Sob ameaça de responder por crimes de responsabilidade, Gladson começa a restituir cargos na Ageac

O governador Gladson Cameli (PP), atendendo a um decreto Legislativo publicado pela Aleac, em julho de 2018, nomeou membros para o Conselho Superior da Agência Reguladora dos Serviços Públicos do Acre (Ageac). Ivan Carvalho Silva e Wallas Novais Aguiar atuarão como membros do Conselho do Consumidor junto à Ageac.

A nomeação, tanto de Ivan Carvalho Silva como de Wallas Novais Aguiar corrige uma distorção do governo com relação ao quadro de pessoas da Ageac. De acordo com a lei que cria a agência reguladora (Lei Completar n° 278, de 14 de janeiro de 2014), os nomes de diretor-geral e chefes de departamentos devem ser encaminhados ao Poder Legislativo para análise e aprovação para, só aí, serem nomeados pelo Executivo.

A lei diz, ainda, que os referendados pela Aleac terão mandato fixo de 4 anos, renováveis e, preferencialmente, não coincidentes. O que não foi cumprido. A respeito desse assunto, o deputado Edvaldo Magalhães (PCdoB) apresenta hoje, 9, um requerimento solicitando que o Governo do Estado revogue todos os atos referentes à Ageac sob pena de responder por crimes de responsabilidade.

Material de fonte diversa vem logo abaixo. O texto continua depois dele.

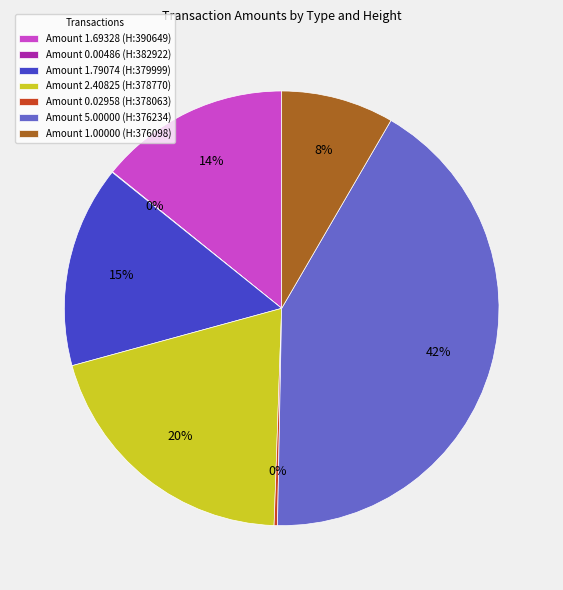

The Amount 1.79074 (H:379999) slice represents 21% of the pie. True or false?

False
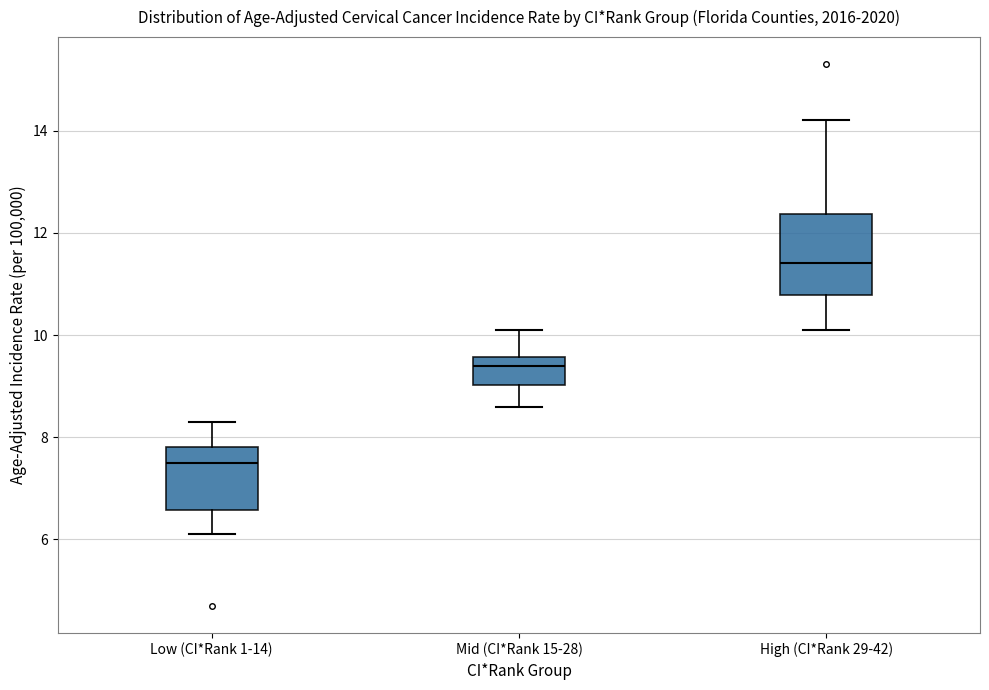

Which box has the highest median line?

High (CI*Rank 29-42)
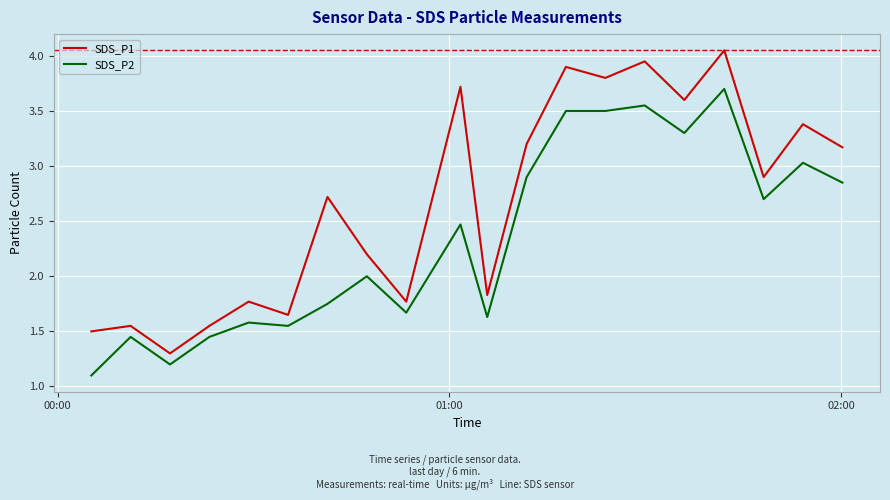

What is the minimum value for SDS_P2?

1.1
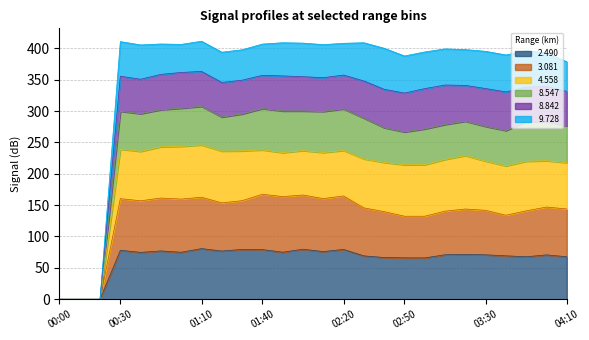

What is the highest value of the 2.490 series?

80.7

“Os atos que foram publicados com relação à Ageac são quatro atos nulos de pleno direito, portanto ilegais. O primeiro deles diz respeito ao cargo de diretora-geral que foi nomeada, empossada, começou a editar atos administrativos sem que a Assembleia fizesse a devida apreciação. Ela só poderia tomar posse se aprovado seu nome pela Assembleia. Também foram editados mais três decretos referentes a chefes de departamento que também não passaram pelo clivo da aprovação da Assembleia. São atos nulos de pleno direito. O governo precisa imediatamente rever seus atos, porque senão estará cometendo crime de responsabilidade”, destaca o parlamentar.

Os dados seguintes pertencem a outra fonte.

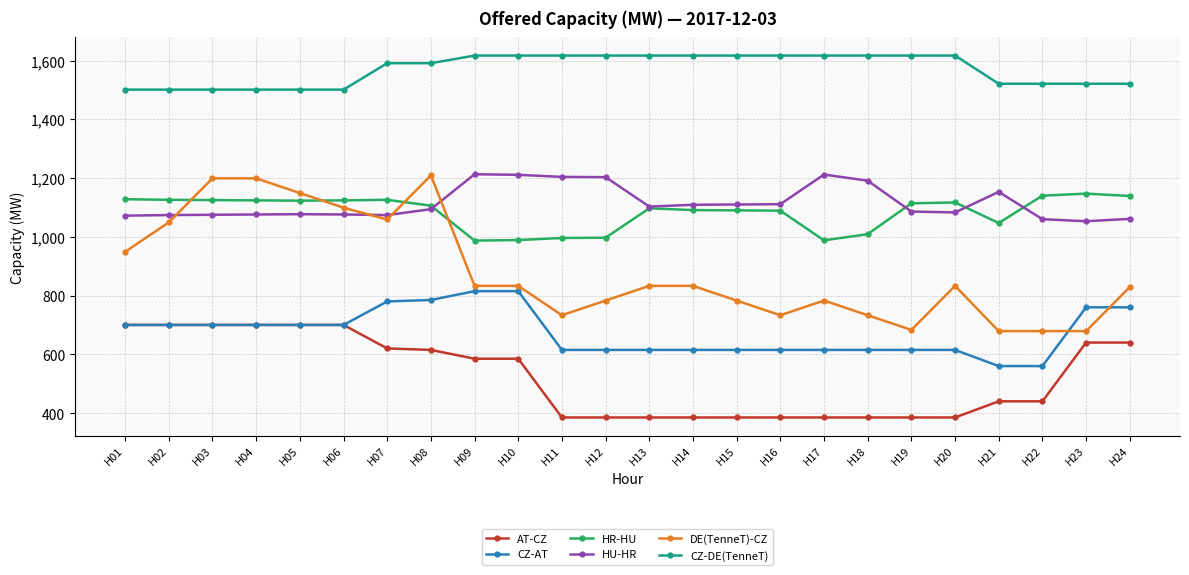

True or false: AT-CZ and HU-HR cross at least once.

False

Na última semana, Gladson Cameli sofreu uma derrota na Aleac após a rejeição do nome de Mayara Cristine Bandeira de Lima, para diretora-geral da Ageac. Apenas o deputado José Bestene (PP) votou favorável.

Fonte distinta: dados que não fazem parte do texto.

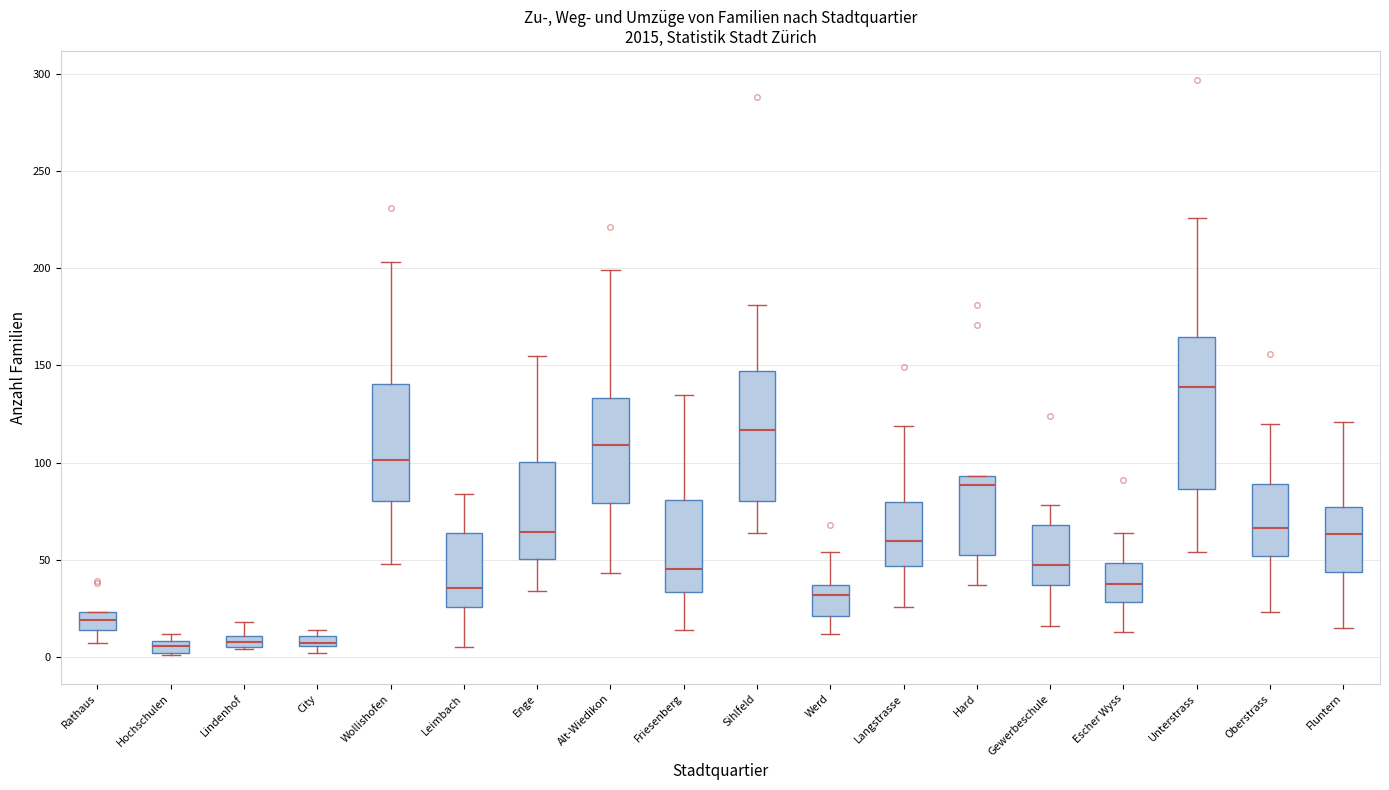

Where is the lower edge of the box for Lindenhof on the y-axis? The values are not printed on the chart, so give them approximately, as read against the axis.

5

Nos bastidores, há a informação que o nome de Mayara não teve aprovação e até voto contrário do deputado Nicolau Júnior (PP), cunhado do governador Gladson Cameli, por ela ser nora de Bestene. A família Bestene detém uma das maiores secretarias do Estado, a Saúde. Ao referendar o nome dela, os parlamentares dariam a Bestene mais poder dentro do governo Cameli.